Slowing the send rate in RadioGUI had no affect on the audio. It does make the ptt less responsive, however it appears to be much easier on the cpu. We might need to tweek to for optimal balance.

Edit: I added several more debug messages:

float signalMatchFilter; 
fgcom_radiowave_freqConvRes rmt_frq_p = FGCom_radiowaveModel::splitFreqString(rmt.radios[ri].frequency); 
pluginDbg("mumble_onAudioSourceFetched():       Ping 1");
std::unique_ptr<FGCom_radiowaveModel> radio_model_lcl(FGCom_radiowaveModel::selectModel(lcl.radios[lri].frequency)); 
pluginDbg("mumble_onAudioSourceFetched():       Ping 2");
std::unique_ptr<FGCom_radiowaveModel> radio_model_rmt(FGCom_radiowaveModel::selectModel(rmt.radios[ri].frequency)); 
pluginDbg("mumble_onAudioSourceFetched():       Ping 3");

The results show a little closer where the time is lost:

FGCom [2021-02-14 22:39:09.543]: [DBG] mumble_onAudioSourceFetched():       volume='1.000000'
FGCom [2021-02-14 22:39:09.546]: [DBG] mumble_onAudioSourceFetched():       Ping 1
FGCom [2021-02-14 22:39:09.549]: [DBG] mumble_onAudioSourceFetched():       Ping 2
FGCom [2021-02-14 22:39:09.552]: [DBG] mumble_onAudioSourceFetched():       Ping 3
FGCom [2021-02-14 22:39:09.558]: [DBG] mumble_onAudioSourceFetched():       local_radio=0  frequency 121.0000 matches!
hbeni commented 3 years ago

We might need to tweek to for optimal balance.

Just added commit to master, which lets user tweak easily (fgfs protocol can be tweaked at the protocol invocation at fgfs launcher): ae64242114 (in the Options dialog)

EDIT: as it turns out this is quite cool. Tuning the radioGUI down to 1Hz makes the debug log way more readable.

hbeni commented 3 years ago

Hey, @mill-j I finally have a small optimization ready, that is not as invasive as my other two attempts: See branch Issue-72_audioOptimization.

The basic idea was, based on your findings, to optimize around the frequency matching.
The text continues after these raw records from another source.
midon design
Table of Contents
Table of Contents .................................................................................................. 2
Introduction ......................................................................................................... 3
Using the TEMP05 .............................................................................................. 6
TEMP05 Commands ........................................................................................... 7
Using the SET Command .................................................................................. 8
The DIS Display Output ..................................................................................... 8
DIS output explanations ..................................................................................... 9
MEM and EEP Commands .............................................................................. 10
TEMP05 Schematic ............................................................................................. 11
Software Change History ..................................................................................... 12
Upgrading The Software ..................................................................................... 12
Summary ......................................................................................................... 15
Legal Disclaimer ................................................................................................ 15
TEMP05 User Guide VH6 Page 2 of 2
Because of the internal data structures (and the need to support arbitary strings as "frequency") we need to do alot of string mangling. Because most of the frequencies should be real numbers, the frequency matching is now changed:


With old code it takes 4ms here on my machine to calculate the match:

FGCom [2021-02-15 10:33:27.830]: [DBG] mumble_onAudioSourceFetched():       volume='1.000000'
FGCom [2021-02-15 10:33:27.834]: [DBG] mumble_onAudioSourceFetched():       local_radio=0  frequency 121.0000 matches!
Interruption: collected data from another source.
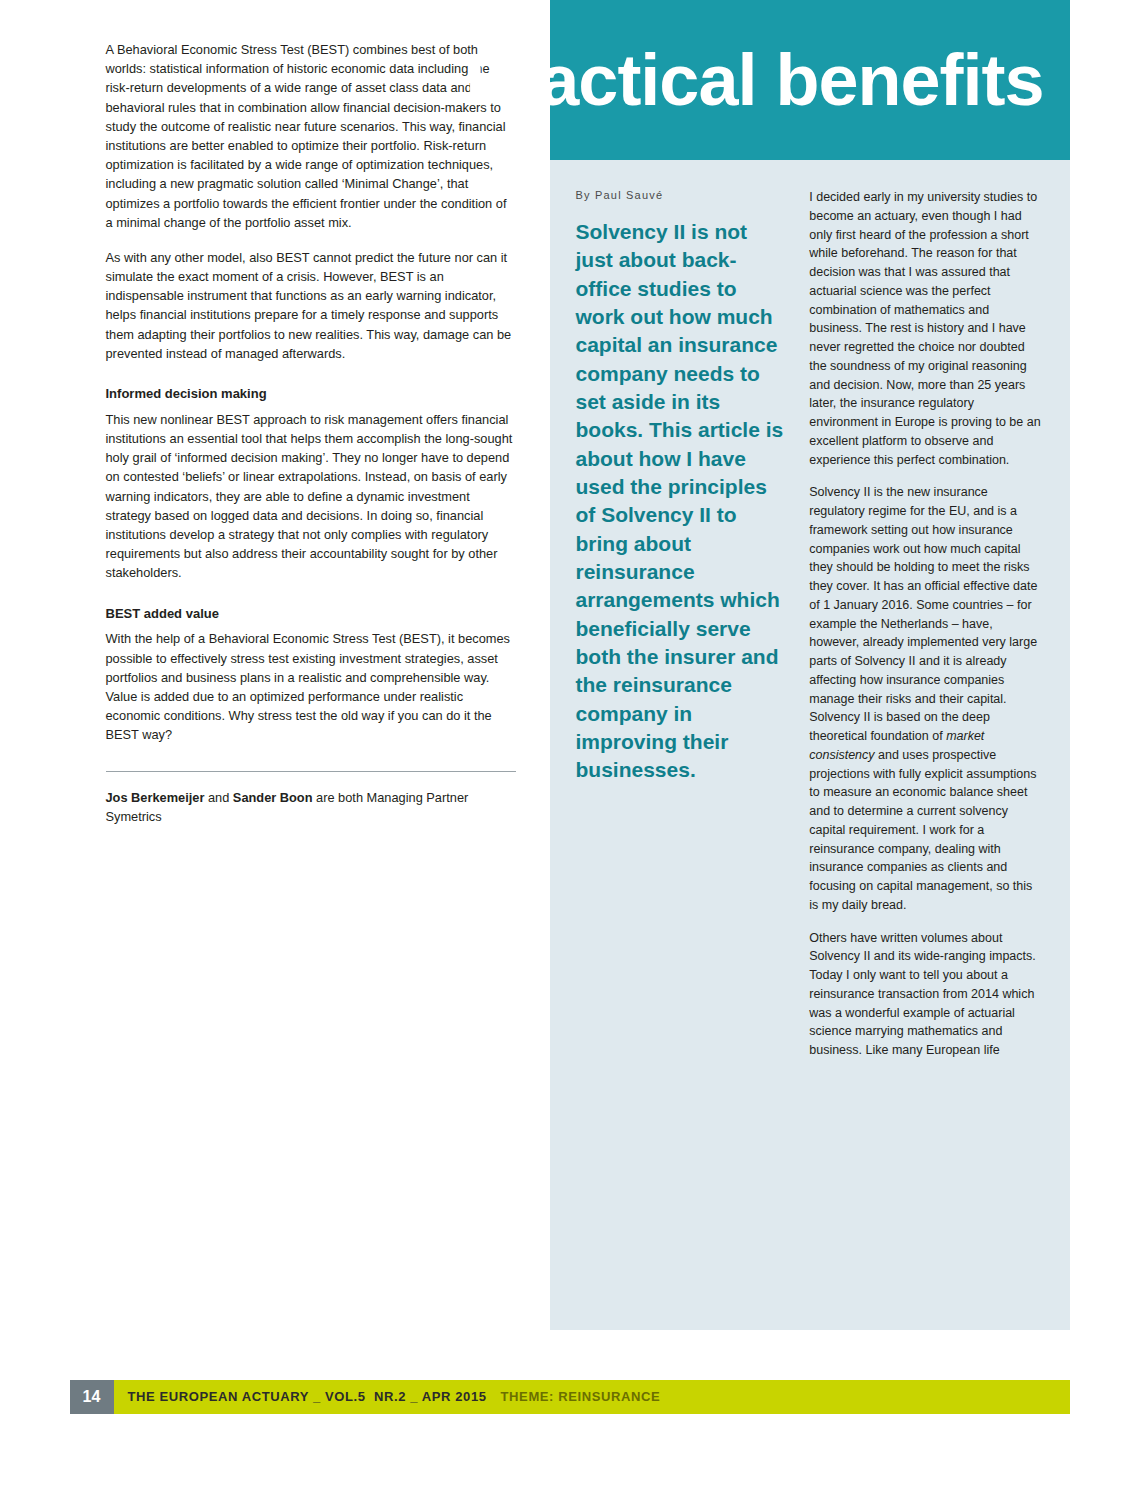A Behavioral Economic Stress Test (BEST) combines best of both worlds: statistical information of historic economic data including the risk-return developments of a wide range of asset class data and behavioral rules that in combination allow financial decision-makers to study the outcome of realistic near future scenarios. This way, financial institutions are better enabled to optimize their portfolio. Risk-return optimization is facilitated by a wide range of optimization techniques, including a new pragmatic solution called ‘Minimal Change’, that optimizes a portfolio towards the efficient frontier under the condition of a minimal change of the portfolio asset mix.
As with any other model, also BEST cannot predict the future nor can it simulate the exact moment of a crisis. However, BEST is an indispensable instrument that functions as an early warning indicator, helps financial institutions prepare for a timely response and supports them adapting their portfolios to new realities. This way, damage can be prevented instead of managed afterwards.
Informed decision making
This new nonlinear BEST approach to risk management offers financial institutions an essential tool that helps them accomplish the long-sought holy grail of ‘informed decision making’. They no longer have to depend on contested ‘beliefs’ or linear extrapolations. Instead, on basis of early warning indicators, they are able to define a dynamic investment strategy based on logged data and decisions. In doing so, financial institutions develop a strategy that not only complies with regulatory requirements but also address their accountability sought for by other stakeholders.
BEST added value
With the help of a Behavioral Economic Stress Test (BEST), it becomes possible to effectively stress test existing investment strategies, asset portfolios and business plans in a realistic and comprehensible way. Value is added due to an optimized performance under realistic economic conditions. Why stress test the old way if you can do it the BEST way?
Jos Berkemeijer and Sander Boon are both Managing Partner Symetrics
Practical benefits
By Paul Sauvé
Solvency II is not just about back-office studies to work out how much capital an insurance company needs to set aside in its books. This article is about how I have used the principles of Solvency II to bring about reinsurance arrangements which beneficially serve both the insurer and the reinsurance company in improving their businesses.
I decided early in my university studies to become an actuary, even though I had only first heard of the profession a short while beforehand. The reason for that decision was that I was assured that actuarial science was the perfect combination of mathematics and business. The rest is history and I have never regretted the choice nor doubted the soundness of my original reasoning and decision. Now, more than 25 years later, the insurance regulatory environment in Europe is proving to be an excellent platform to observe and experience this perfect combination.
Solvency II is the new insurance regulatory regime for the EU, and is a framework setting out how insurance companies work out how much capital they should be holding to meet the risks they cover. It has an official effective date of 1 January 2016. Some countries – for example the Netherlands – have, however, already implemented very large parts of Solvency II and it is already affecting how insurance companies manage their risks and their capital. Solvency II is based on the deep theoretical foundation of market consistency and uses prospective projections with fully explicit assumptions to measure an economic balance sheet and to determine a current solvency capital requirement. I work for a reinsurance company, dealing with insurance companies as clients and focusing on capital management, so this is my daily bread.
Others have written volumes about Solvency II and its wide-ranging impacts. Today I only want to tell you about a reinsurance transaction from 2014 which was a wonderful example of actuarial science marrying mathematics and business. Like many European life
14
The European Actuary _ Vol.5 Nr.2 _ Apr 2015 Theme: Reinsurance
With the new code, it takes 2ms, so this might be a small step forward.

FGCom [2021-02-15 10:35:49.722]: [DBG] mumble_onAudioSourceFetched():       volume='1.000000'
FGCom [2021-02-15 10:35:49.724]: [DBG] mumble_onAudioSourceFetched():       local_radio=0  frequency 121.0000 matches!

Can you try this branch, if it helps? What are the times now at your box? If it's still not enough, you may also give profiling a shot using the gprof tool. Could it also maybe be the case that this is libc specific, that the string implementation in the older libc is slower than my newer libc?
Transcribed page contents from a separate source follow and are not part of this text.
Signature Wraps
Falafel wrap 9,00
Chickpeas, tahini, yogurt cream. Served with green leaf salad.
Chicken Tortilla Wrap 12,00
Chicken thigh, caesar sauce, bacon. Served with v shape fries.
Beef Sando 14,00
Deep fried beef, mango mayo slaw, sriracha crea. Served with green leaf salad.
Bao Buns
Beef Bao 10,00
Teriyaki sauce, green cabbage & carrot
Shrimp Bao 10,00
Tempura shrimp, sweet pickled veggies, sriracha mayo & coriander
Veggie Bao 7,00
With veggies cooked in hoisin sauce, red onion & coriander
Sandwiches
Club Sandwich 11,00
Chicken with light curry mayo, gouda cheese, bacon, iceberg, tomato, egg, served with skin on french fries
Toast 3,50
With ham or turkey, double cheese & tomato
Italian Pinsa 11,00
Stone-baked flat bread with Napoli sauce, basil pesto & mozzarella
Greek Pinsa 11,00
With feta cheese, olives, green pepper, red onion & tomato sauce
hbeni commented 3 years ago

Oh and while playing with gprof, i found out that because we currently don't compile with compiler optimizations, the code is at least 10 times slower that it has to be.

As a result, i changed the makefile so we have -O3 as default now, and also we don't build debug builds anymore automatically.

I now really wonder:

mill-j commented 3 years ago

Built master with make plugin. Results are perfect. Even with 4 radios in each RadioGUI and send rate 10mhz. The same is true about the Issue-72_audioOptimization branch built with make all-debug. Although the debug version seemed to take more cpu, it did not stutter or chop audio. I also tested with flightgear. It now works with my favorite plane, the new Piper Warrior II! Audio sounds amazing.

hbeni commented 3 years ago

Wow, now THAT are good news!

It turned out it was not a problem with the code per se, but a missing compile optimizing flag. What a difference.

Before we close this, what do you think?

I would vote for „abandon the branch“ because i could not measure a significant gain, but the code is more complicated and harder to maintain.

mill-j commented 3 years ago

I'm fine with master the way it is. I see no performance difference between master and branch.